Pitfall #2.1: Cutting corners on scaffolding.

It’s very expensive to create a course textbook from scratch. But guess what? Textbooks typically aren’t scaffolded enough for students to learn on their own.

If you’re developing an education AI, then you have to increase the granularity of the curriculum by an order of magnitude so that it can be consumed by students in bite-sized pieces.

And guess what happens when you increase the granularity of the curriculum? You also increase the cost to develop it.

So, unless you manage to secure a lot of funding for your education AI system, you’re probably going to have an under-scaffolded curriculum, which means students are probably going to get stuck at various places within it.

Pitfall #2.1: Cutting corners on managing the learning process.

There are a lot of components within managing the learning process: forcing students to solve problems, responding to a student’s struggles, reviewing previously-learned material so that the student doesn’t forget it, and transitioning from problem-solving in easier contexts (e.g. with a worked example to look back at) to harder contexts (e.g. on a timed quiz with no reference material available), just to name a few.

To provide a single example of an area where it’s tempting to cut corners, let’s focus on the need to respond to a student’s struggles. An AI education system will need some sort of remediation protocol for when a student struggles with a task that they are asked to accomplish.

In such cases, it’s tempting to take the easy way out and lower the bar for success, whereas what the AI system should really do is provide remedial practice to shore up the student’s weaknesses (so that the student develops the ability to clear the bar where it’s at).

A particular example of this that has plagued prior AI systems is allowing students to request so many hints that it renders the problem trivial. In that case, of course students will request maximum hints by default, solve the now-trivial problem, and learn little or nothing from it!

What does an educational AI need to do for its students to succeed?

Simply put, it has to do a good job of explaining the content AND managing the learning process.

It needs to start out with a minimal dose of explanation (in which intuition and conceptual thinking do have a place) – but then immediately switch over to active problem-solving.

During active problem-solving, students should begin with simple cases but then climb up the ladder of difficulty to cover all cases that the student could reasonably be expected to demonstrate their knowledge of on an assessment.

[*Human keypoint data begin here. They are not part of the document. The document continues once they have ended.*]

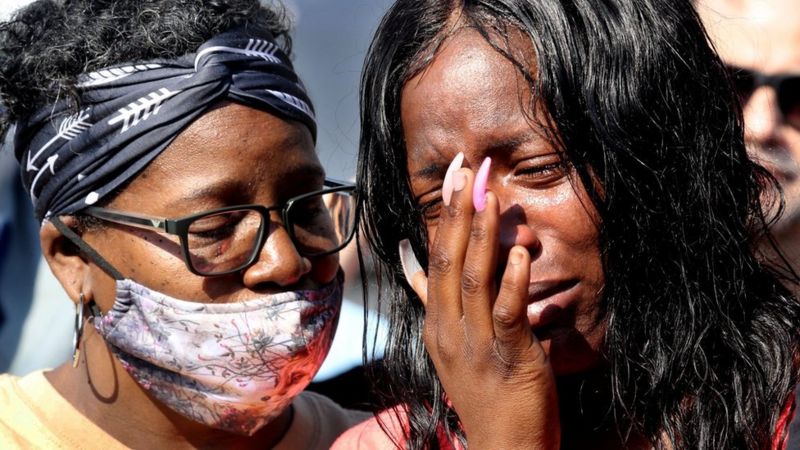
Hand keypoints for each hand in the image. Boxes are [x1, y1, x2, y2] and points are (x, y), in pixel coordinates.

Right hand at [400, 160, 559, 449]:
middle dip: (456, 212)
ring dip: (480, 236)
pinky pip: (506, 315)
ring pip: (472, 281)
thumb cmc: (484, 393)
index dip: (442, 216)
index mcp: (437, 323)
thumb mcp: (450, 344)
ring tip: (488, 195)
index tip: (453, 177)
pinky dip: (511, 282)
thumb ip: (432, 300)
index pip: (434, 260)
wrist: (503, 449)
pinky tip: (519, 251)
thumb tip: (410, 261)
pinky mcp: (509, 359)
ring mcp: (475, 345)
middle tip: (466, 168)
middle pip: (447, 263)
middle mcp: (449, 330)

Assessments should be frequent and broad in coverage, and students should be assigned personalized remedial reviews based on what they answered incorrectly.‌

Students should progress through the curriculum in a personalized and mastery-based manner, only being presented with new topics when they have (as individuals, not just as a group) demonstrated mastery of the prerequisite material.

And even after a student has learned a topic, they should periodically review it using spaced repetition, a systematic way of reviewing previously-learned material to retain it indefinitely into the future.

If a student ever struggles, the system should not lower the bar for success on the learning task (e.g., by giving away hints). Rather, it should take actions that are most likely to strengthen a student’s area of weakness and allow them to clear the bar fully and independently on their next attempt.